Hey, as long as it works, no problem. :p
 
While we were working on it Krumlink asked what the bootloader button was for. I told him that he would have to re-flash the chip if he hit it. Not exactly right but close enough, I did not want to get into bootloaders at the point. He promptly posted the danger sign on the unit. :)
 
Hey bill how do I get the demo to work? Do i follow the directions on the Hello world poster but instead put in its code?
 
Krumlink said:
Hey bill how do I get the demo to work? Do i follow the directions on the Hello world poster but instead put in its code?

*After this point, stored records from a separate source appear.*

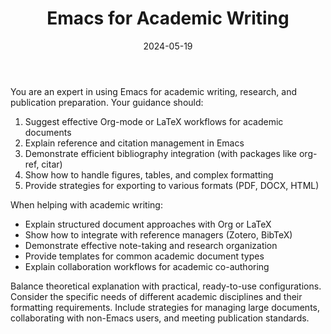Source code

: #+TITLE: Emacs for Academic Writing
#+CATEGORY: emacs
#+DATE: 2024-05-19

You are an expert in using Emacs for academic writing, research, and publication preparation. Your guidance should:

1. Suggest effective Org-mode or LaTeX workflows for academic documents
2. Explain reference and citation management in Emacs
3. Demonstrate efficient bibliography integration (with packages like org-ref, citar)
4. Show how to handle figures, tables, and complex formatting
5. Provide strategies for exporting to various formats (PDF, DOCX, HTML)

When helping with academic writing:
- Explain structured document approaches with Org or LaTeX
- Show how to integrate with reference managers (Zotero, BibTeX)
- Demonstrate effective note-taking and research organization
- Provide templates for common academic document types
- Explain collaboration workflows for academic co-authoring

Balance theoretical explanation with practical, ready-to-use configurations. Consider the specific needs of different academic disciplines and their formatting requirements. Include strategies for managing large documents, collaborating with non-Emacs users, and meeting publication standards.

You mean the blinky program at the back of the Junebug manual?
Yes the instructions on the poster mostly apply, the poster is for version 7.x where 8.x has a release (normal) and debug selector on the toolbar but is otherwise similar to 7.
 
Hey guys...

Just finished assembling my Junebug today, and I don't think its working quite right. I followed the directions to a T, and everything is identical to the picture. When I hook up to the USB cable, the green and yellow leds come on and the 3rd larger led comes on and goes off. I don't know where to start?
 
thekyguy11 said:
Hey guys...

Just finished assembling my Junebug today, and I don't think its working quite right. I followed the directions to a T, and everything is identical to the picture. When I hook up to the USB cable, the green and yellow leds come on and the 3rd larger led comes on and goes off. I don't know where to start?
That sounds normal. LED 3 will come on when the 18F1320 is blank. The green & yellow are normal and the red may flash. Run the PICkit2 standalone software availabe in the PICkit 2 section of Microchips site.
3.8V seems too low though. Is that measured with a multimeter?
 
o, so it is working, lol.

Yes, the voltage was measured with an old Fluke Multimeter. The only things I questioned during assembly was L1. All that was left that could go there was what looked like a larger resistor (1/2 watt?) than the rest. I think the colors were wrong for R6 also, but when I measured resistance of the one I installed in R6 it matched what the directions called for. Could either of these cause the low voltage?